(RECORDED INFORMATION begins)

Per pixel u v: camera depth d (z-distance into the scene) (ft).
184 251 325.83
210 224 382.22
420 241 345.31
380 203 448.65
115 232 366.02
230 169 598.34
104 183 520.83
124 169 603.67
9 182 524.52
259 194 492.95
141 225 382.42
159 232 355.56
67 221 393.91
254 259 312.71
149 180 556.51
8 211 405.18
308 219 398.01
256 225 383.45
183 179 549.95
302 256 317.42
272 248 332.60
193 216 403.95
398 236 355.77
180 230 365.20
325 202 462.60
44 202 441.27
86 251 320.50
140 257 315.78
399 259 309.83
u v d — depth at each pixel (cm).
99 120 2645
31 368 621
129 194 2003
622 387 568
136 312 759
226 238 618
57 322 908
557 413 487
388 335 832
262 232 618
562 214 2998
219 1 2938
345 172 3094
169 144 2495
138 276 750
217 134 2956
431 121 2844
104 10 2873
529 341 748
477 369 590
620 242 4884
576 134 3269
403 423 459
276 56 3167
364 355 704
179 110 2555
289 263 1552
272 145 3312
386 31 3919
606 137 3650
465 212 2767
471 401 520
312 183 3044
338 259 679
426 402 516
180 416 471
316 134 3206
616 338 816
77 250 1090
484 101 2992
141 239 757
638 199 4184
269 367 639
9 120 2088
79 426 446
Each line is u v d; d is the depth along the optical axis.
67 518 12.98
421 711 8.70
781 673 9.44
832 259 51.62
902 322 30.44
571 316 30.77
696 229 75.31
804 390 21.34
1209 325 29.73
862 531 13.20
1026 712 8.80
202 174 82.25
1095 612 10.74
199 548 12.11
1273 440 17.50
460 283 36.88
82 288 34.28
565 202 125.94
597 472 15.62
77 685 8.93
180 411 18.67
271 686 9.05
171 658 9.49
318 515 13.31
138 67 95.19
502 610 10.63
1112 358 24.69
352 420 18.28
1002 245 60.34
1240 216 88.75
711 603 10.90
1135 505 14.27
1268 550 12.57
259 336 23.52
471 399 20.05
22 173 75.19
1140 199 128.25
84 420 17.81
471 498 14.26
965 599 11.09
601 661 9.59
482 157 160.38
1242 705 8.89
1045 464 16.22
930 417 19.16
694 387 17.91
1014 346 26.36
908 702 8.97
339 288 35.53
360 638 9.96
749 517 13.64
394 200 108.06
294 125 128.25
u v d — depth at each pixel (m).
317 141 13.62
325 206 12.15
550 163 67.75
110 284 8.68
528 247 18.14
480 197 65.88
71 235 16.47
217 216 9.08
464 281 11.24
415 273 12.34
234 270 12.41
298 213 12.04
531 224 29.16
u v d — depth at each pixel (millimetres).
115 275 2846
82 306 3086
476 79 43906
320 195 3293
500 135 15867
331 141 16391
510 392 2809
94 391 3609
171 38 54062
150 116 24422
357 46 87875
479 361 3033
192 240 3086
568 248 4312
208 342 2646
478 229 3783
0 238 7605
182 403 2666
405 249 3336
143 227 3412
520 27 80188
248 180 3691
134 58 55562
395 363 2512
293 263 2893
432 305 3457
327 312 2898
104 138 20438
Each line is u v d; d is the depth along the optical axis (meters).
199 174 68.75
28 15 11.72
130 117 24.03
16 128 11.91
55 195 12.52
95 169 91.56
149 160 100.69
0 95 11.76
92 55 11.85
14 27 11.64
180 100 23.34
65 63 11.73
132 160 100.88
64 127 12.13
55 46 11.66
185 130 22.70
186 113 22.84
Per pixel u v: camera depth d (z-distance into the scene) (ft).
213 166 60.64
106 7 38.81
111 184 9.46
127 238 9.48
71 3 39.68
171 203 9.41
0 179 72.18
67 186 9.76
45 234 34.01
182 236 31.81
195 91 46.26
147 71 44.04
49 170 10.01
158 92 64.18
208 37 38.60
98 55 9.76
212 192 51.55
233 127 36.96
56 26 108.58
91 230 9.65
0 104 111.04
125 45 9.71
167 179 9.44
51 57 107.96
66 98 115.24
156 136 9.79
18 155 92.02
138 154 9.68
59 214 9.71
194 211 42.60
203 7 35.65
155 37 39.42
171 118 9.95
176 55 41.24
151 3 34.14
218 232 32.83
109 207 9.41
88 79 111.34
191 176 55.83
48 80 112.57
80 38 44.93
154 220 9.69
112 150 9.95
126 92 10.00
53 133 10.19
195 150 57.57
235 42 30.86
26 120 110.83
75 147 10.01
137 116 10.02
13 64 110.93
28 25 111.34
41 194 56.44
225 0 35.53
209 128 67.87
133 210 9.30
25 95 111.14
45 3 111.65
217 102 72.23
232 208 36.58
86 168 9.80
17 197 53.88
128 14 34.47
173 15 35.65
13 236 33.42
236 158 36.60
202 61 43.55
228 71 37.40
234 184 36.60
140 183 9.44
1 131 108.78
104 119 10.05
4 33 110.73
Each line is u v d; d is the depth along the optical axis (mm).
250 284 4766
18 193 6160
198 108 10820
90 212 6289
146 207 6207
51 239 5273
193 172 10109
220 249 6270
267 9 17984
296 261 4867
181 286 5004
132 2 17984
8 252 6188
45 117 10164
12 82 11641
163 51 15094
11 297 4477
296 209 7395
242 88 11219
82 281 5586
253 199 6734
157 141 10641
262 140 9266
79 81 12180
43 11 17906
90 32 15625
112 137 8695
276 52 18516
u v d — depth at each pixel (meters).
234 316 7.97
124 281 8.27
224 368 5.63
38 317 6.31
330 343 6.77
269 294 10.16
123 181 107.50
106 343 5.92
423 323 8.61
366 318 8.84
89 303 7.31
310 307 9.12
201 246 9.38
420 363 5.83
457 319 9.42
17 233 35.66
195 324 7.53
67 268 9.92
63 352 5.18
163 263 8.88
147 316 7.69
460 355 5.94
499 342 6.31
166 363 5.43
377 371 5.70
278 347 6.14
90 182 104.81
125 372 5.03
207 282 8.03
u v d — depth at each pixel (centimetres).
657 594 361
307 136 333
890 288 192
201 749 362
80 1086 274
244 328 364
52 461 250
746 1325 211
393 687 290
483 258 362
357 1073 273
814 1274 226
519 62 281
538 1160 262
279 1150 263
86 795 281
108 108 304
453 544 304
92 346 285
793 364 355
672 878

(RECORDED INFORMATION ends)

# YOUR OBJECTIVE:
Using the listing, filter for "meters" and return the matching lines.

# TASK OUTPUT:
Each line is u v d; d is the depth along the optical axis (meters).
u v d — depth at each pixel (meters).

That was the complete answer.